Ars Technica and others report that Risk Sense has a BlueKeep proof-of-concept exploit.
The EU's mission to Moscow suffered a long-running "sophisticated cyber espionage event" that began in February 2017 and continued through its discovery in April, BuzzFeed reports. Russian organizations, probably intelligence services, are believed to be behind the attack, which netted the hackers an undisclosed haul of information. The EU did not disclose the incident, evidently not wishing to roil political waters on the eve of European elections.
Symantec's report on Russian influence operations in the 2016 US elections reveals Moscow's efforts to have been more extensive, more patient, and more balanced, ideologically, than previously assumed. A core group of main accounts (often bogus news services) was supported by a very large number of auxiliary accounts responsible for amplification. Messaging was designed to appeal to left and right roughly equally, with the most disaffected partisans most heavily targeted.
C4ISRNET suggests a possible motive for Russian GPS spoofing in the Black Sea: executive protection against drones. The incidents were highly correlated with President Putin's movements.
Lookout finds the advertising plug-in "BeiTaAd" in a lot of Google Play apps—about 230. This is more than just mildly irritating: BeiTaAd uses obfuscation normally seen in malware to obtrude itself into users' attention, yammering wildly across lockscreens, hooting video ads while the phone's supposed to be asleep, and so on. More than 440-million devices are believed to be infested. BeiTaAd can be hyperactive enough to render a phone effectively unusable, Threatpost comments.

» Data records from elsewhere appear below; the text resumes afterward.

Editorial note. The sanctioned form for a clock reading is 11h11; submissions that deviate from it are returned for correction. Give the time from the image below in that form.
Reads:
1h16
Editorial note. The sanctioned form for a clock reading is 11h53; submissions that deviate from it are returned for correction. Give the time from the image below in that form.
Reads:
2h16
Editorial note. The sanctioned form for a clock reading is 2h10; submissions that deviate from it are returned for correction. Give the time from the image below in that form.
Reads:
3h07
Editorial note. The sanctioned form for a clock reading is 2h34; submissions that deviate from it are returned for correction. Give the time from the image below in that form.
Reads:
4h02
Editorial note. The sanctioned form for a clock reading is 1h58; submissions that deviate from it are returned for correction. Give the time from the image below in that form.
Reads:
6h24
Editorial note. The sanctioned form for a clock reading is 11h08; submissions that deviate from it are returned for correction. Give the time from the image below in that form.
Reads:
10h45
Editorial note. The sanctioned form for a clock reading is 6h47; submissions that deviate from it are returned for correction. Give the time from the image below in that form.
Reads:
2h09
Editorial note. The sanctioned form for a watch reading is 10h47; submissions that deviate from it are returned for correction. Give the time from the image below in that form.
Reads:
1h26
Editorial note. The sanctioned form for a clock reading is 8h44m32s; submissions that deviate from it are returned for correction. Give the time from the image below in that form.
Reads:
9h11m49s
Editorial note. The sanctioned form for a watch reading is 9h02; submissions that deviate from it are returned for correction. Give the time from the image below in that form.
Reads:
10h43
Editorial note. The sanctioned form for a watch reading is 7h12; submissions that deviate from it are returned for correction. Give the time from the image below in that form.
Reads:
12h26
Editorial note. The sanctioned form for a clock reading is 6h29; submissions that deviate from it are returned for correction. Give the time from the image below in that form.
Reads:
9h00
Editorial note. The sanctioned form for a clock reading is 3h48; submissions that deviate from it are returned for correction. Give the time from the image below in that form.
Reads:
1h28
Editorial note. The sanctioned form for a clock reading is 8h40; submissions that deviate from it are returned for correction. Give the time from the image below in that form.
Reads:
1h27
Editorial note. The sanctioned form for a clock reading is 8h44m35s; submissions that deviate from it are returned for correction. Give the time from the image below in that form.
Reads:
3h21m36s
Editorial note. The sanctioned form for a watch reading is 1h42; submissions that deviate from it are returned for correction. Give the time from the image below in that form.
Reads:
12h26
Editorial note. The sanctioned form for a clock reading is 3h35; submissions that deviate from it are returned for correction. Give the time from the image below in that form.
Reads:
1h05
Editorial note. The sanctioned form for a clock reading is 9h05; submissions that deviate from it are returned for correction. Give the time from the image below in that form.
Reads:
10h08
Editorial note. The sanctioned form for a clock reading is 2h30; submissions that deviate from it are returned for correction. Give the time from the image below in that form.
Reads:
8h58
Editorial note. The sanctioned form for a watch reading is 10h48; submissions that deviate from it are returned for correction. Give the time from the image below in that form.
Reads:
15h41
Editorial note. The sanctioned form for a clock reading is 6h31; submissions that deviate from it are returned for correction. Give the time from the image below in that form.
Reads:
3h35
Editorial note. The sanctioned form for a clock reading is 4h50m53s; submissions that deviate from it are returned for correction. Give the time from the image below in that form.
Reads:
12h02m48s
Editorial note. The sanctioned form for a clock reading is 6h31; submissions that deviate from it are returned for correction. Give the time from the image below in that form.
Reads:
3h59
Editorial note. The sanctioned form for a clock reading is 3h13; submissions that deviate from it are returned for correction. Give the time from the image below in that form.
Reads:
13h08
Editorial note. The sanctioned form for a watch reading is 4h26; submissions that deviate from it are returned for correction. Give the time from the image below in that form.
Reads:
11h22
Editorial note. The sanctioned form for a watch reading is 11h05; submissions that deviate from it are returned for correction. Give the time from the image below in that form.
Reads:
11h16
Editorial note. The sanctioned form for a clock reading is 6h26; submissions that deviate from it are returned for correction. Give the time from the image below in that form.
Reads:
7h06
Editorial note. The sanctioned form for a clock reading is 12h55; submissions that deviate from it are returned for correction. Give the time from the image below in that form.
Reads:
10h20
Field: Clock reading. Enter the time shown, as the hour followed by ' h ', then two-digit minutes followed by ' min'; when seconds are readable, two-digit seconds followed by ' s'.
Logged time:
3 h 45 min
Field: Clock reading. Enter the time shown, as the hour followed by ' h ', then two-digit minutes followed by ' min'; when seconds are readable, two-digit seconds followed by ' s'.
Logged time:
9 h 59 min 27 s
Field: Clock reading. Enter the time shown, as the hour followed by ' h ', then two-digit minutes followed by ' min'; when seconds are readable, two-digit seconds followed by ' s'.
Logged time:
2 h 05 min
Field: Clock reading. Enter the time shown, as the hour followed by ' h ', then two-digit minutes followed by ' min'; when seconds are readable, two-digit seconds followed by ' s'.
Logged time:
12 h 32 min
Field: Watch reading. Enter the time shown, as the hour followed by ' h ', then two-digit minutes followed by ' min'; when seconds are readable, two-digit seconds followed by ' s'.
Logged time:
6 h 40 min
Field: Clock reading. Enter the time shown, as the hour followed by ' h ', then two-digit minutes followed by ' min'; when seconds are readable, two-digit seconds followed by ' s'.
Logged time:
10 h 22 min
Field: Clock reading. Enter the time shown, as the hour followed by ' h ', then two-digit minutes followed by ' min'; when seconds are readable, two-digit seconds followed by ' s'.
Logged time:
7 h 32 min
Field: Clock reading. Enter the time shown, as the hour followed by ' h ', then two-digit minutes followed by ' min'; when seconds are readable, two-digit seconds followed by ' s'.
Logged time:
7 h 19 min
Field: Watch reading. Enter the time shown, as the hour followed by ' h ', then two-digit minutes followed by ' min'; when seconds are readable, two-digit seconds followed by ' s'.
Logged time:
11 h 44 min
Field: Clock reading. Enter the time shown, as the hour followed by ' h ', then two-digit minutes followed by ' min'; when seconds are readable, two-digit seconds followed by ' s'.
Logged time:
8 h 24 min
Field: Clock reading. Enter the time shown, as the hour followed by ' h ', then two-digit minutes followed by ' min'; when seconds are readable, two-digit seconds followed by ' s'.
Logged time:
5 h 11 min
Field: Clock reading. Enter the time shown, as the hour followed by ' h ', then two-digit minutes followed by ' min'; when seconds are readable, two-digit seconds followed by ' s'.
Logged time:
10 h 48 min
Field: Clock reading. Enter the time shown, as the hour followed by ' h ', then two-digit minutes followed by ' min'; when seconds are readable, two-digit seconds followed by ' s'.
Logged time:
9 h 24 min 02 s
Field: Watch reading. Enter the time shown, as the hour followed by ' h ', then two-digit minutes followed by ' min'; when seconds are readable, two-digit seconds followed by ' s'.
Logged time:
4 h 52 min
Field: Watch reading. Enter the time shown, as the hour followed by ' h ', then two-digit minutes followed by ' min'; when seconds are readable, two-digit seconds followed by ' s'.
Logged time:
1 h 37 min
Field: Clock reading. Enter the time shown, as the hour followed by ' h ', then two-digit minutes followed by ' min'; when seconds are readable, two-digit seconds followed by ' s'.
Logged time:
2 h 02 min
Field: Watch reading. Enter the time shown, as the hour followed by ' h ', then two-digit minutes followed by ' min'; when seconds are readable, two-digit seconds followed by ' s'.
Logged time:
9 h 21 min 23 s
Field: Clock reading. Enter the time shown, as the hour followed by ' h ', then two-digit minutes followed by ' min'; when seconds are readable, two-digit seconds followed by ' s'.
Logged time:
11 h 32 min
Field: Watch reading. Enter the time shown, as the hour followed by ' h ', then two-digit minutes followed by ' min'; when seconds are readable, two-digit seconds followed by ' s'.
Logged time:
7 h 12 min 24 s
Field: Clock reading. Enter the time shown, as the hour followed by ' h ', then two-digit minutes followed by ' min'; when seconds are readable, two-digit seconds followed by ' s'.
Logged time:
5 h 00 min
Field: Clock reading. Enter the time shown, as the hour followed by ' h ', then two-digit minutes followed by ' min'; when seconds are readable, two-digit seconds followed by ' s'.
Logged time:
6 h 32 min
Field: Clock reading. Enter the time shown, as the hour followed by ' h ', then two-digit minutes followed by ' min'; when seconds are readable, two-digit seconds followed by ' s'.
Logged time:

Today's issue includes events affecting Australia, Canada, China, European Union, France, Israel, Russia, United Kingdom, United States, and and Vietnam.
Bring your own context.
Is it possible to devise a security system that can't be defeated by inventive human laziness, more or less well-intentioned, but still at bottom ergophobic? What about this blockchain thing we've heard about?
"Basically, the way you interact with the blockchain is you have a secret, which is known as a private key. If you're the holder of that private key, you can commit funds to the blockchain and you can take funds out. The private key is basically like a PIN number to your bank account. If anybody is able to get that private key, they can steal your funds. I was researching one day how exactly your private key is generated, and during my research, I found that people were using the private key of 1. The private key is supposed to be 78 digits long... But, you know, somebody decided, hey, let's use 77 digits, all of those being zero, and then the last digit is 1. So, effectively, they had the private key of 1. And if you go in and look at that address that's generated from a private key of 1, you'll see thousands of transactions committed to that key. So there've been lots of people interacting and colliding using this shared private key."
—Adrian Bednarek, senior security analyst at Independent Security Evaluators, hipping everyone to Ethercombing on Reserch Saturday's 6.1.19 edition.
What? Technically, seventy-seven zeroes followed by a one is seventy-eight digits, right? So what's the problem? Next time make it seventy-seven ones and a zero. What? That wouldn't do it either? There's no pleasing this blockchain thing...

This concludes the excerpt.